Threats against pain clinicians are common, Fishbain added, citing survey data published in Pain Medicine that showed 51.5% of chronic pain care providers have received threats from patients, with 7.1% of those threats involving guns. The most common context for violence was opioid management at 89.9%.
“This is a hidden, but well-known, problem that no one is really addressing,” said David Kim, MD, of the Henry Ford Health System in Detroit, who co-authored the Pain Medicine report.
“It isn’t surprising that medicine has become dangerous since our society has become more violent,” Kim, who was not part of the AAPM presentation, told MedPage Today. “And it isn’t surprising that the biggest percentage of problems with violence in pain medicine involved opioids. What is disturbing was that some physicians were desperate enough to carry handguns for self-protection.”
Perceiving what may trigger violence is key, Fishbain told the audience. Research has shown that, compared with community controls, chronic pain patients report significantly higher scores in violent ideation. “This ideation was associated with worker’s compensation status and personal injury status; these are two predictors of potential violent ideation in chronic pain patients,” he pointed out.
Chronic pain patients also are four times more likely to express homicidal ideation toward their physician, which is linked to several factors including doctor dissatisfaction. Homicidal ideation in chronic pain patients also is tied to suicidal ideation: “When somebody decides they are going to kill a physician, that’s associated with the idea that they’re going to kill themselves, too,” Fishbain observed.
Chronic pain patients have shown a greater prevalence toward chronic anger, with the highest anger targets being themselves (74.2%) and their health care provider (62.4%), Fishbain added.
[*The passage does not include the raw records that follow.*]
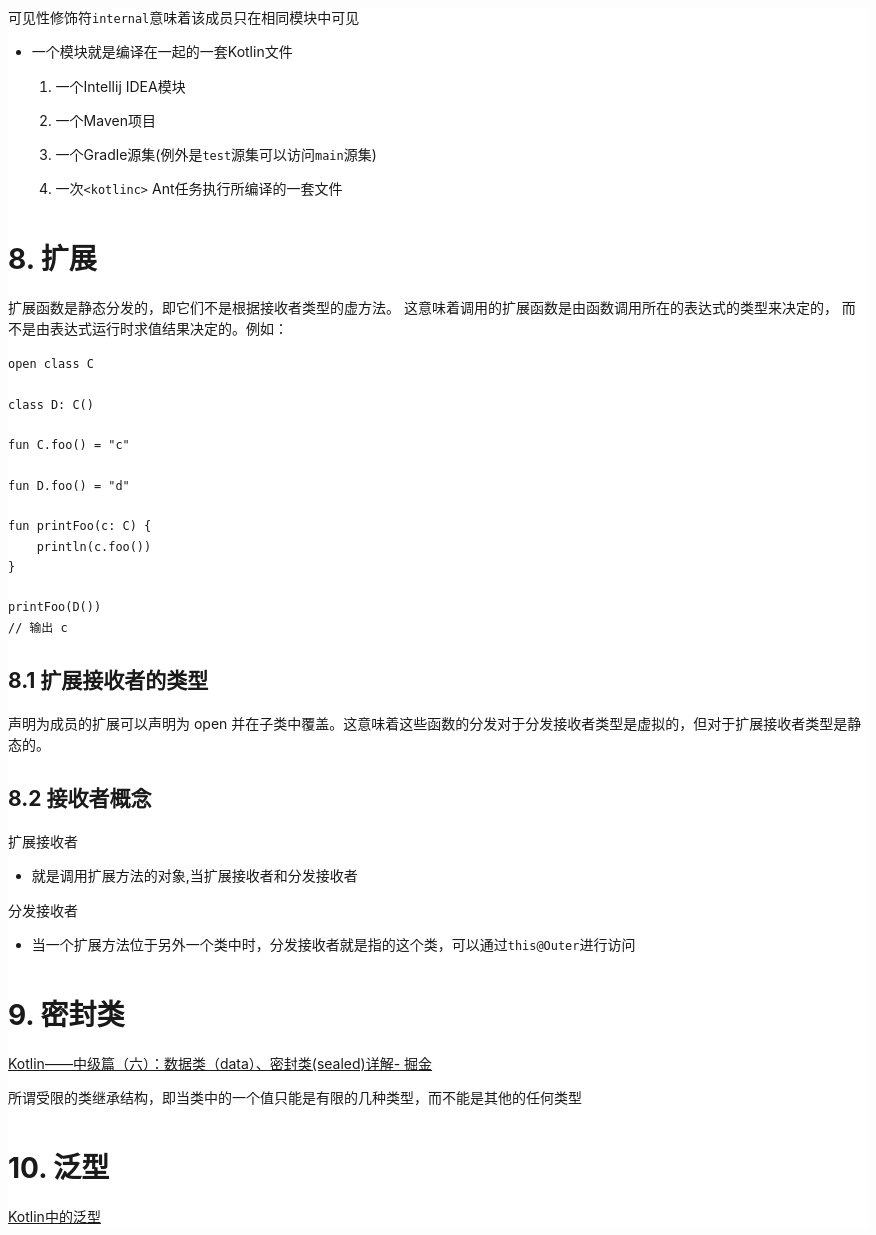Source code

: 可见性修饰符`internal`意味着该成员只在相同模块中可见

- 一个模块就是编译在一起的一套Kotlin文件

	1. 一个Intellij IDEA模块

	2. 一个Maven项目

	3. 一个Gradle源集(例外是`test`源集可以访问`main`源集)

	4. 一次`<kotlinc>` Ant任务执行所编译的一套文件

# 8. 扩展

扩展函数是静态分发的，即它们不是根据接收者类型的虚方法。 这意味着调用的扩展函数是由函数调用所在的表达式的类型来决定的， 而不是由表达式运行时求值结果决定的。例如：

	open class C
	
	class D: C()
	
	fun C.foo() = "c"
	
	fun D.foo() = "d"
	
	fun printFoo(c: C) {
	    println(c.foo())
	}
	
	printFoo(D())
	// 输出 c


## 8.1 扩展接收者的类型

声明为成员的扩展可以声明为 open 并在子类中覆盖。这意味着这些函数的分发对于分发接收者类型是虚拟的，但对于扩展接收者类型是静态的。

## 8.2 接收者概念

扩展接收者

- 就是调用扩展方法的对象,当扩展接收者和分发接收者

分发接收者

- 当一个扩展方法位于另外一个类中时，分发接收者就是指的这个类，可以通过`this@Outer`进行访问



# 9. 密封类

[Kotlin——中级篇（六）：数据类（data）、密封类(sealed)详解- 掘金](https://juejin.im/post/5a37e4b45188253aea1f7219)

所谓受限的类继承结构，即当类中的一个值只能是有限的几种类型，而不能是其他的任何类型


# 10. 泛型
[Kotlin中的泛型](https://juejin.im/post/5be40974f265da615a414f54)
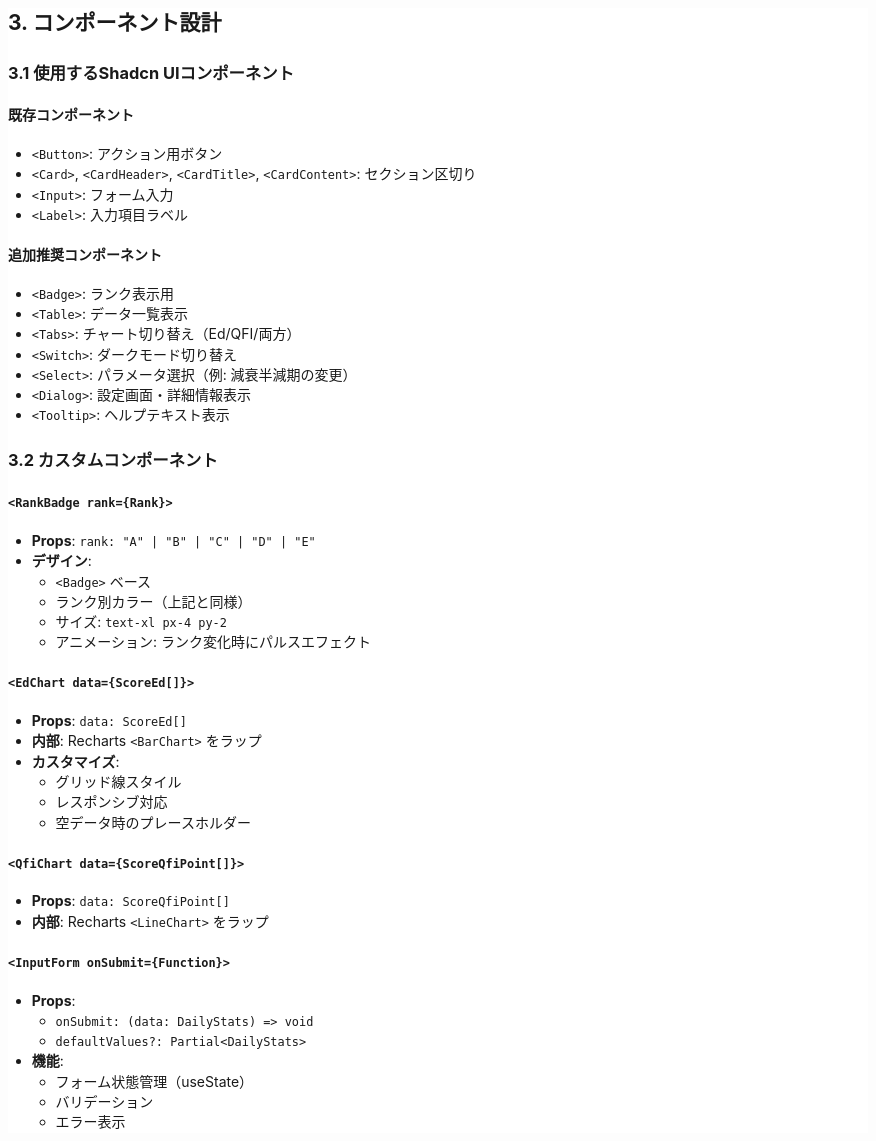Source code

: 
## 3. コンポーネント設計

### 3.1 使用するShadcn UIコンポーネント

#### 既存コンポーネント
- `<Button>`: アクション用ボタン
- `<Card>`, `<CardHeader>`, `<CardTitle>`, `<CardContent>`: セクション区切り
- `<Input>`: フォーム入力
- `<Label>`: 入力項目ラベル

#### 追加推奨コンポーネント
- `<Badge>`: ランク表示用
- `<Table>`: データ一覧表示
- `<Tabs>`: チャート切り替え（Ed/QFI/両方）
- `<Switch>`: ダークモード切り替え
- `<Select>`: パラメータ選択（例: 減衰半減期の変更）
- `<Dialog>`: 設定画面・詳細情報表示
- `<Tooltip>`: ヘルプテキスト表示

### 3.2 カスタムコンポーネント

#### `<RankBadge rank={Rank}>`
- **Props**: `rank: "A" | "B" | "C" | "D" | "E"`
- **デザイン**: 
  - `<Badge>` ベース
  - ランク別カラー（上記と同様）
  - サイズ: `text-xl px-4 py-2`
  - アニメーション: ランク変化時にパルスエフェクト

#### `<EdChart data={ScoreEd[]}>`
- **Props**: `data: ScoreEd[]`
- **内部**: Recharts `<BarChart>` をラップ
- **カスタマイズ**: 
  - グリッド線スタイル
  - レスポンシブ対応
  - 空データ時のプレースホルダー

#### `<QfiChart data={ScoreQfiPoint[]}>`
- **Props**: `data: ScoreQfiPoint[]`
- **内部**: Recharts `<LineChart>` をラップ

#### `<InputForm onSubmit={Function}>`
- **Props**: 
  - `onSubmit: (data: DailyStats) => void`
  - `defaultValues?: Partial<DailyStats>`
- **機能**:
  - フォーム状態管理（useState）
  - バリデーション
  - エラー表示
Treatment goals that interfere with a patient’s agenda can ramp up hostilities even more. “Physicians need to understand the agenda of the patient,” Fishbain emphasized. “They need to understand whether a patient is coerced into treatment; this is very, very important. And they need to understand the impact of the proposed treatment plan, including the physician-patient alliance and any predisposition to violence that may be worsened by drug abuse. Understanding these issues can potentially prevent violent behavior.”
Little research about protecting pain clinic employees from violent patients has been conducted, but several strategies have been effective in other areas of health care, Hooten told the audience. These include:
- Assessing treatment rooms, removing potential weapons, and using safety glass in mirrors and windows
- Ensuring all employees are aware of angry, hostile phone calls from patients
- Informing security before a potentially violent patient’s appointment so they are ready to respond
- Establishing aggression management teams to demonstrate a show of force
- Developing communication and de-escalation strategies
- Learning evasive self-defense and breakaway skills
If a violent incident does occur, debriefing can be important but may not affect future violence rates, Hooten noted: a prospective study of workers in 47 health care settings showed debriefing did nothing to decrease violence a year later. “Simply talking about what happened is not good enough,” he said. “It will increase awareness of potential problems but does nothing to mitigate the risk, unless post-incident reporting is linked to some type of action.”
The Joint Commission also has issued recommendations to help health care organizations prevent violent encounters, which were not discussed at the meeting.